Fifteen analysts had an average price target of $115.53 a share –Â 4.8% upside from the share price of $110.19 (at the time of writing).

In summary, Philip Morris would be a pass given the current revenue growth struggles and balance sheet condition.

Notes

(1) Earnings release

Philip Morris: This forecast assumes net revenue growth, excluding excise taxes, in excess of the company's current annual growth target range of 4% to 6%, excluding currency and acquisitions.

This forecast does not include any share repurchases in 2017.

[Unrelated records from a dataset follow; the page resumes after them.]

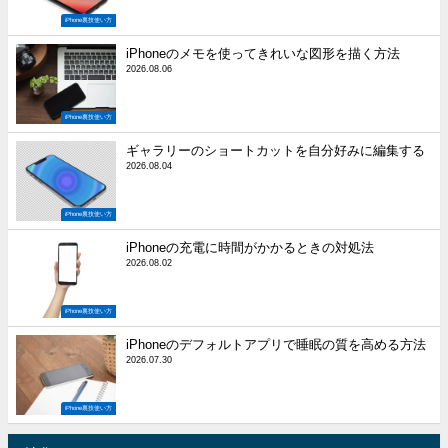
iPhone裏技使い方
iPhoneのメモを使ってきれいな図形を描く方法
2026.08.06
iPhone裏技使い方
ギャラリーのショートカットを自分好みに編集する
2026.08.04
iPhone裏技使い方
iPhoneの充電に時間がかかるときの対処法
2026.08.02
iPhone裏技使い方
iPhoneのデフォルトアプリで睡眠の質を高める方法
2026.07.30
iPhone裏技使い方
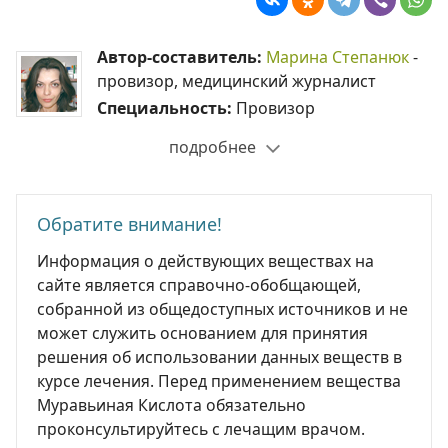
Автор-составитель:
Марина Степанюк
-
провизор, медицинский журналист
Специальность:
Провизор
подробнее
Обратите внимание!
Информация о действующих веществах на
сайте является справочно-обобщающей,
собранной из общедоступных источников и не
может служить основанием для принятия
решения об использовании данных веществ в
курсе лечения. Перед применением вещества
Муравьиная Кислота обязательно
проконсультируйтесь с лечащим врачом.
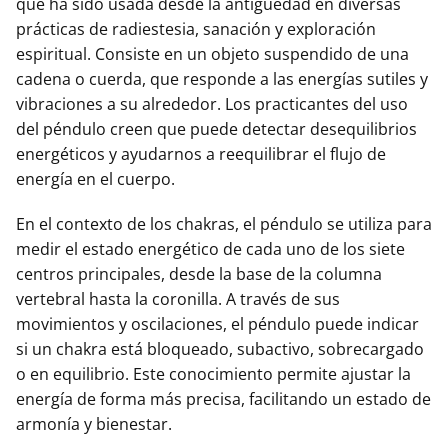
que ha sido usada desde la antigüedad en diversas
prácticas de radiestesia, sanación y exploración
espiritual. Consiste en un objeto suspendido de una
cadena o cuerda, que responde a las energías sutiles y
vibraciones a su alrededor. Los practicantes del uso
del péndulo creen que puede detectar desequilibrios
energéticos y ayudarnos a reequilibrar el flujo de
energía en el cuerpo.
En el contexto de los chakras, el péndulo se utiliza para
medir el estado energético de cada uno de los siete
centros principales, desde la base de la columna
vertebral hasta la coronilla. A través de sus
movimientos y oscilaciones, el péndulo puede indicar
si un chakra está bloqueado, subactivo, sobrecargado
o en equilibrio. Este conocimiento permite ajustar la
energía de forma más precisa, facilitando un estado de
armonía y bienestar.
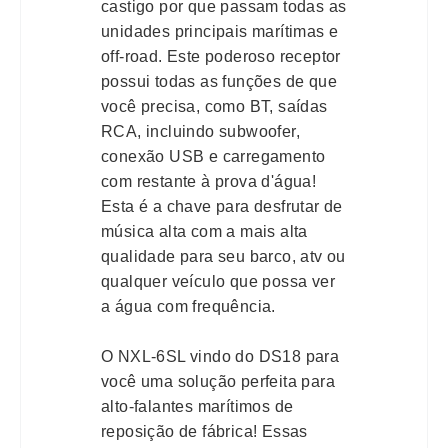
castigo por que passam todas as
unidades principais marítimas e
off-road. Este poderoso receptor
possui todas as funções de que
você precisa, como BT, saídas
RCA, incluindo subwoofer,
conexão USB e carregamento
com restante à prova d'água!
Esta é a chave para desfrutar de
música alta com a mais alta
qualidade para seu barco, atv ou
qualquer veículo que possa ver
a água com frequência.
O NXL-6SL vindo do DS18 para
você uma solução perfeita para
alto-falantes marítimos de
reposição de fábrica! Essas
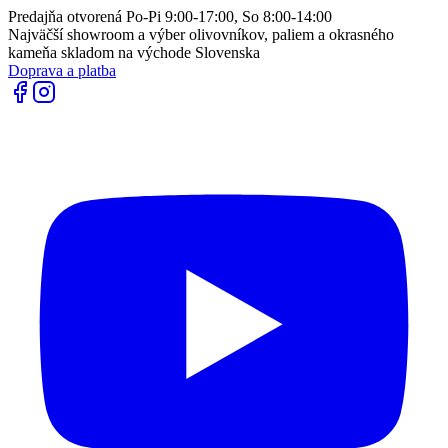
Predajňa otvorená Po-Pi 9:00-17:00, So 8:00-14:00
Najväčší showroom a výber olivovníkov, paliem a okrasného
kameňa skladom na východe Slovenska
Doprava a platba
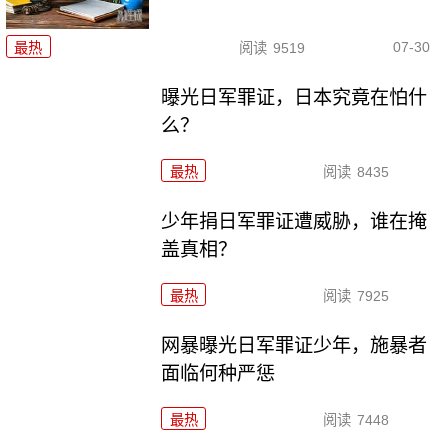
07-30
最热
阅读
9519
曝光日军罪证，日本究竟在怕什
么？
最热
阅读
8435
少年捐日军罪证遭威胁，谁在掩
盖真相？
最热
阅读
7925
网暴曝光日军罪证少年，施暴者
面临何种严惩
最热
阅读
7448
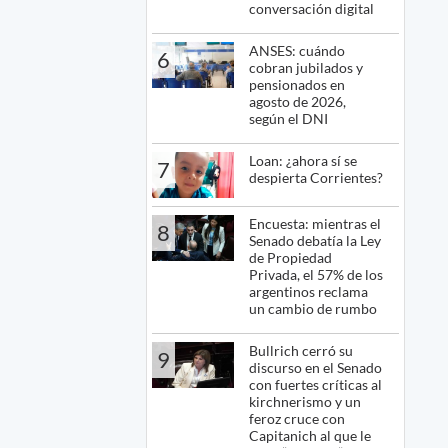
conversación digital
ANSES: cuándo
6
cobran jubilados y
pensionados en
agosto de 2026,
según el DNI
Loan: ¿ahora sí se
7
despierta Corrientes?
Encuesta: mientras el
8
Senado debatía la Ley
de Propiedad
Privada, el 57% de los
argentinos reclama
un cambio de rumbo
Bullrich cerró su
9
discurso en el Senado
con fuertes críticas al
kirchnerismo y un
feroz cruce con
Capitanich al que le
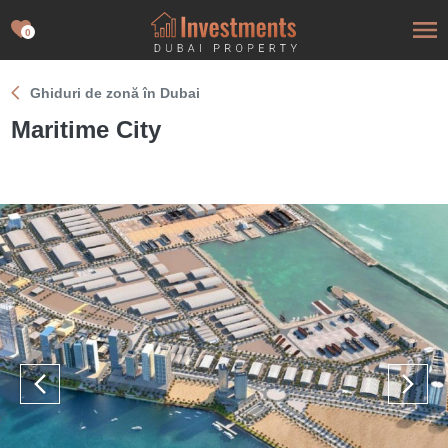
0
Ghiduri de zonă în Dubai
Maritime City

This forecast excludes the impact of any future acquisitions, unanticipated asset impairment and exit cost charges, future changes in currency exchange rates, and any unusual events. Factors described in the Forward Looking and Cautionary Statements section of this release represent continuing risks to these projections.

(2) Annual Report:

Philip Morris also owns a number of important local cigarette brands, such as Dji Sam Soe, Sampoerna and U Mild in Indonesia; Champion, Fortune and Jackpot in the Philippines; Apollo-Soyuz and Optima in Russia; Morven Gold in Pakistan; Boston in Colombia; Belmont, Canadian Classics and Number 7 in Canada; f6 in Germany; Delicados in Mexico; Assos in Greece, and Petra in the Czech Republic and Slovakia.

Disclosure: I do not have shares in any of the companies mentioned.